All firearms must be declared and registered with United States Customs on form 4457 or any other registration document available for the purpose of facilitating reentry into the United States with the same firearms.

roscoe
December 16, 2003, 11:26 PM
Wow! There are a lot of different opinions on this! I had just assumed there would be more consensus.

benEzra
December 17, 2003, 11:58 AM
I'll second the motion to go with a real rifle caliber, even if you have to go with a bolt gun. The lever gun in a pistol caliber is the worst of both worlds--the low capacity and slow rate of fire of a hunting rifle, but with the effective range of an 1860s muzzleloader. At least with a .243 or .308, you have the option of engaging the hypothetical bad guy beyond his effective range (and a hunting rifle beats an AK even at 300 meters, IMO). Consider fitting it with a 2-6x or 3-9x variable scope for versatility, and set on low power it will give you the ability to engage at close range if (heaven forbid) it should become necessary.

How about a pump-action rifle in .243 or .308? In close, pump is at least as fast as a lever action, and at a distance there is no comparison between a pistol and rifle cartridge. I've seen a pump-action .308 made by either Remington or Winchester.

Sunray
December 17, 2003, 02:42 PM
South of what border? Mexico? I think, but am certainly not sure that if you are there without a valid hunting licence with a licenced guide, you can't legally carry any firearm. Any more than you can north of the border. If you are found in Canada without the proper permits, you will be charged with hunting offences as well as firearm offences and no amount of whining about being an American citizen will help you. The difference is up here we'd just paddle your behind and kick you back across the border. You'd still be a criminal and we wouldn't let you come back, assuming your own country lets you back in. You being a convicted criminal and all. Ignorance of thelaw is no excuse andthe onus in on the accused to prove himself innocent in firearm related charges. Unless there's more than one.
If there's more than one, you can and will be arrested and charged with smuggling firearms.
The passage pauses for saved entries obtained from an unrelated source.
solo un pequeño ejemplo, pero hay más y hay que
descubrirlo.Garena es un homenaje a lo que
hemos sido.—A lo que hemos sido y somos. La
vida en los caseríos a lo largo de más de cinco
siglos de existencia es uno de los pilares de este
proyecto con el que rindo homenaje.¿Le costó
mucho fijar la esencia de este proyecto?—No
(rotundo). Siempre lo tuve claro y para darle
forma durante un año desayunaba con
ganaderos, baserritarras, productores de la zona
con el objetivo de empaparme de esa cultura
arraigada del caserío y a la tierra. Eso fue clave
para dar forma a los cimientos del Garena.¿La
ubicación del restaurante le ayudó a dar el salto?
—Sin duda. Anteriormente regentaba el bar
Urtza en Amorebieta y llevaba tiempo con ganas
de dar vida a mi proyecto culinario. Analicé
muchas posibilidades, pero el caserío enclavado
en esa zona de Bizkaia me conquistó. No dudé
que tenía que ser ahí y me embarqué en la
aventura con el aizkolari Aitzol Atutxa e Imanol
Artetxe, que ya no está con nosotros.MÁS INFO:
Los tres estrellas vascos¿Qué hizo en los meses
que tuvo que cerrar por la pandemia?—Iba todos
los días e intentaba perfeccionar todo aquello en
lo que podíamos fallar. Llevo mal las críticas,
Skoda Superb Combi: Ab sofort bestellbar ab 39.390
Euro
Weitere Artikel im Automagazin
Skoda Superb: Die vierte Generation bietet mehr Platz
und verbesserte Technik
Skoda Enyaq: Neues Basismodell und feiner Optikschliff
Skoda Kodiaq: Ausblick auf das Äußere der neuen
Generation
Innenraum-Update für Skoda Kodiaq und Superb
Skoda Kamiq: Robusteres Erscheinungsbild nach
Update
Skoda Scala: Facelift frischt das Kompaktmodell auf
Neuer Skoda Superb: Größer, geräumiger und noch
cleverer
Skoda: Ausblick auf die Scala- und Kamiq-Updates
Most of the illegally held firearms up here are smuggled in from the States. And Canadian shooters are being blamed for it. You'll get a stay in one of Her Majesty's Prisons. Resorts really. We'll teach you a trade and help you mend your evil ways. You'll have high speed internet access, colour tv, pay for you to go to school(university included) etc, etc. No smoking inside though. Can't have you creating second hand smoke that may bother one of the other inmates.
Mexico will throw you into one of their lovely rehabiliation centres for 20 years or so to rot. These are prisons. Not resorts and they don't like you in the first place. You broke one of their laws and they dislike Americans coming down and ignoring their laws. Think refried beans and their water for 20 years.
Stateside, you'd be at a serious disadvantage with a pistol barreled lever action. specially a .44 mag. It isn't that powerful out of a rifle. Get a rifle sighted and barreled, 12 ga pump shotgun with an 18" barrel. No folding stock though. Use slugs and 4 buck. Then learn to duck quickly. If somebody is shooting at you from 200 yards away, you're screwed. He's likely taken the first shot and you're in deep do-do. What did you do to him to provoke him?
Oh and have a nice day, eh.

Gary A
December 21, 2003, 11:08 PM
What about a Browning BLR in .308? Might need several extra magazines but that's doable.

355sigfan
December 21, 2003, 11:11 PM
Personally I don't care for #4 buck its too small to ensure adiquate penetration. I prefer reduced recoil Federal Tactical 00 buck.
Pat

Litefoot
December 22, 2003, 09:47 AM
Go to the library and read the book "How to Prepare For a Theoretical Gunfight In Mexico" by Seymour Tacos. Sorry guys, this thread just kind of tickled my funny bone. Please don't get mad at me.:)

Master Blaster
December 23, 2003, 09:20 AM
Would most folks here agree that an AK-47 is a weak and ineffective weapon in a fire fight.?????

The 30-30 beats the 7.62x39 any day, heavier bullet same velocity.

A 30-06 in a lever gun would be better.